In 2010, Boyer received her Bachelor of Fine Arts at the University of Regina, and she proceeded to complete her MFA at the University of Manitoba in 2018. Over the course of her educational journey, Boyer also worked as the gallery and collections coordinator of the First Nations University of Canada.[4] While maintaining this position, Boyer organized several symposiums, and in 2015 she aided in the implementation of Performing Turtle Island: Fluid Identities and Community Continuities—a national symposium focused on investigating the connection between Indigenous theatre and performance and Indigenous identity and community health.[5]
Dedicated to the investigation and contemplation of Métis visual culture,[6] Boyer explores her concepts through various mediums. Her contemporary beading practice is rooted in the traditions of Indigenous culture and has also extended toward feminist contemplations of agency for Indigenous women in craft[7] — a subject that was highlighted in the exhibition Material Girls, Dunlops Art Gallery, which toured nationally across Canada in 2015, including venues such as Rodman Hall Art Centre at Brock University, and Contemporary Calgary.[8] [9] For Boyer, the commitment she devotes to the labour-intensive process of beading is motivated by the connection it evokes with her familial memories; it is a practice of care and connection that has been shared among generations of women in her family.

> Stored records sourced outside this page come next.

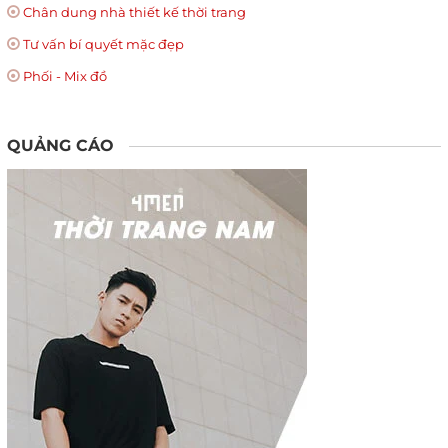
Chân dung nhà thiết kế thời trang
Tư vấn bí quyết mặc đẹp
Phối - Mix đồ
QUẢNG CÁO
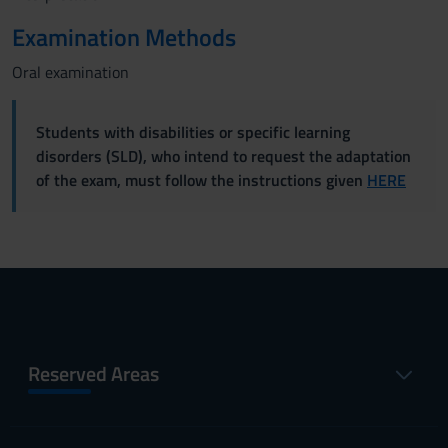
Examination Methods
Oral examination
Students with disabilities or specific learning
disorders (SLD), who intend to request the adaptation
of the exam, must follow the instructions given
HERE
Reserved Areas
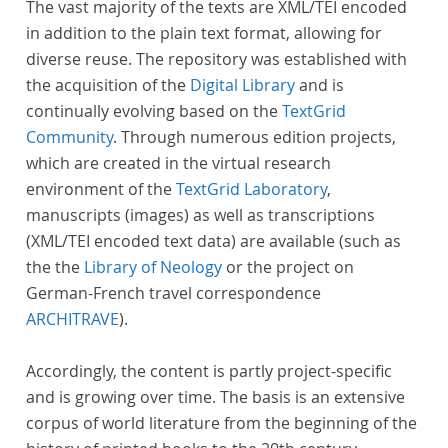
The vast majority of the texts are XML/TEI encoded
in addition to the plain text format, allowing for
diverse reuse. The repository was established with
the acquisition of the
Digital Library
and is
continually evolving based on the
TextGrid
Community
. Through numerous edition projects,
which are created in the virtual research
environment of the
TextGrid Laboratory
,
manuscripts (images) as well as transcriptions
(XML/TEI encoded text data) are available (such as
the the
Library of Neology
or the project on
German-French travel correspondence
ARCHITRAVE
).
Accordingly, the content is partly project-specific
and is growing over time. The basis is an extensive
corpus of world literature from the beginning of the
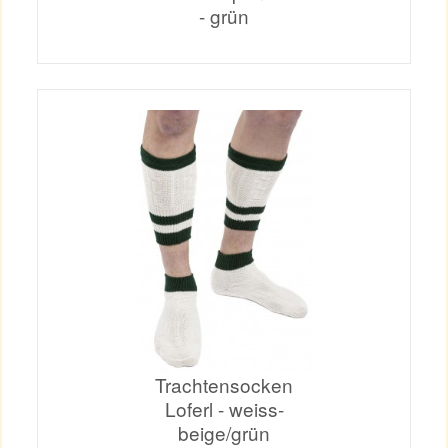
- grün
Trachtensocken
Loferl - weiss-
beige/grün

More recently, as a prolific beadworker, Boyer has also developed an extensive body of beadwork executed as "visualmaps". They are pieces that allude to stories of identity and place and can be "read as microcosms of an intersection of cultural and physical space".
Water Meets Body is a solo exhibition, held at the University of Winnipeg's Gallery 1C03,[10] which will run from February 28-April 6 (2019), and the installations it features are created with video, sculpture and textiles. Referencing the specific intersection of the Red and Assiniboine Rivers, Boyer explores her personal relation to this geographic space.